Bundeswehr-Soldaten bei einer Übung | Bildquelle: Gertrud Zach, U.S. Army (Public domain)

Truppe wehrt sich öfter:

Beschwerden innerhalb der Bundeswehr steigen drastisch

Stand: 15.07.17 08:48 Uhr

Beschwerden innerhalb der Bundeswehr über sexuelle Belästigung, Rechtsextremismus oder Fehlverhalten von Vorgesetzten sind im ersten Halbjahr 2017 sehr stark angestiegen. Dies geht aus Zahlen des Verteidigungsministeriums hervor. Die Sensibilität in der Truppe ist nach Fällen wie in der Ausbildungskaserne Pfullendorf offenbar gestiegen. Hier hatte die Beschwerde einer Soldatin zu einer Strafe für einen Major geführt. Sie war offenbar aufgefordert worden, an einer Stange zu tanzen.

Am deutlichsten zeigt sich in den Zahlen, die der Rheinischen Post vorliegen, die Entwicklung bei Verdachtsfällen von Fehlverhalten Vorgesetzter gegenüber Untergebenen. Während 2016 nur 28 solcher Fälle gemeldet wurden, waren es bis zum 9. Juli 2017 schon 56. Bei Meldungen von Verstößen gegen die sexuelle Selbstbestimmung ist bereits jetzt mit 127 erfassten Verdachtsfällen das Vorjahresniveau von 128 Fällen erreicht.

Auch die Meldungen über Vorfälle mit rechtsextremen beziehungsweise fremdenfeindlichen Hintergrund nahmen deutlich zu: Listete das Verteidigungsministerium 2016 insgesamt 63 Verdachtsfälle waren es 2017 schon 96. "Die Sensibilität in der Truppe für Vorkommnisse, wie wir sie im Frühjahr öffentlich diskutiert haben, ist messbar gestiegen", erklärte ein Sprecher.

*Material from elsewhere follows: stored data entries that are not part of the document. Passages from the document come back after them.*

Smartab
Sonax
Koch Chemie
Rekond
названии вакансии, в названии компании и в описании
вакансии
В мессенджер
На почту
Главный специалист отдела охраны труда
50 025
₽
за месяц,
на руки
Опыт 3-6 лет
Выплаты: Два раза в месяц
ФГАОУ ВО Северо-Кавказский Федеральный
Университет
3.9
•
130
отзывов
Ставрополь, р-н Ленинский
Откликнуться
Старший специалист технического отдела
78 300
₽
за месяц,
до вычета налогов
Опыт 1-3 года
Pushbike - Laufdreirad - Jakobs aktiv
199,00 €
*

Er betonte, dass es sich um intern angezeigte Verdachtsfälle handele. "Gemeldet wurden dabei nicht nur frische neue Fälle, sondern auch eine Vielzahl ,alter' Vorkommnisse, die aus der Perspektive der Betroffenen zuvor noch nicht angemessen bearbeitet oder gewürdigt wurden." Viele dieser Verfahren würden neu überprüft.

Offenbar hat die Auseinandersetzung mit Fällen wie der im baden-württembergischen Pfullendorf die Truppe aufmerksamer gemacht. Im Zusammenhang mit Vorgängen in der Ausbildungskaserne hat die Staatsanwaltschaft zwar kein Verfahren wegen sexueller Delikte eingeleitet. Tatsächlich wurde aber ein Major der Staufer-Kaserne von seiner Dienstaufsicht mit einer Disziplinarbuße in Höhe von 450 Euro belegt.

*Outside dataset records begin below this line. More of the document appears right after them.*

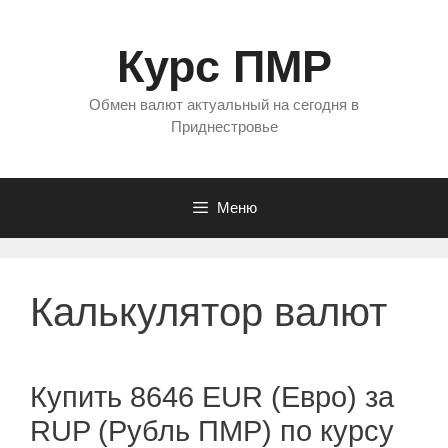
Перейти
к
Курс ПМР
содержимому
Обмен валют актуальный на сегодня в
Приднестровье
Меню
Калькулятор валют
Купить 8646 EUR (Евро) за
RUP (Рубль ПМР) по курсу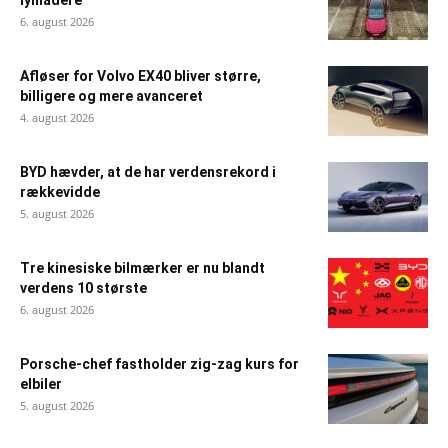
lynladere
6. august 2026
Afløser for Volvo EX40 bliver større,
billigere og mere avanceret
4. august 2026
BYD hævder, at de har verdensrekord i
rækkevidde
5. august 2026
Tre kinesiske bilmærker er nu blandt
verdens 10 største
6. august 2026
Porsche-chef fastholder zig-zag kurs for
elbiler
5. august 2026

Grund für das Bußgeld ist laut Bericht der Staatsanwaltschaft Hechingen, der der "Heilbronner Stimme" vorliegt, "mangelhafte Dienstaufsicht" durch das Dulden einer Tanzstange in der Kaserne. In dem Bericht heißt es: Da der Major "die Existenz der Tanzstange geduldet hatte, wurde gegen ihn eine Disziplinarbuße von 450,-- Euro verhängt".

Eine strafbare Unterlassung sei dem Offizier nicht vorzuwerfen, weil durch die Duldung der Tanzstange keine schwerwiegenden Folgen eingetreten seien. Wörtlich heißt es in dem Bericht: "Eine Strafbarkeit wegen mangelnder Dienstaufsicht nach Paragraph 41 WStG ist jedenfalls deshalb nicht gegeben, weil schwerwiegende Folgen im Sinne von Paragraph 2 Nr. 3 WStG nicht eingetreten sind." Laut dieser Regelung ist eine schwerwiegende Folge, die eine Strafbarkeit nach dem Wehrstrafgesetz begründen würde, "eine Gefahr für die Sicherheit der Bundesrepublik Deutschland, die Schlagkraft der Truppe, Leib oder Leben eines Menschen oder Sachen von bedeutendem Wert".

Eine Soldatin, die sich geweigert hatte, an der Stange zu tanzen, hatte Mobbingvorwürfe erhoben und dem Major eine mangelhafte Dienstaufsicht vorgeworfen.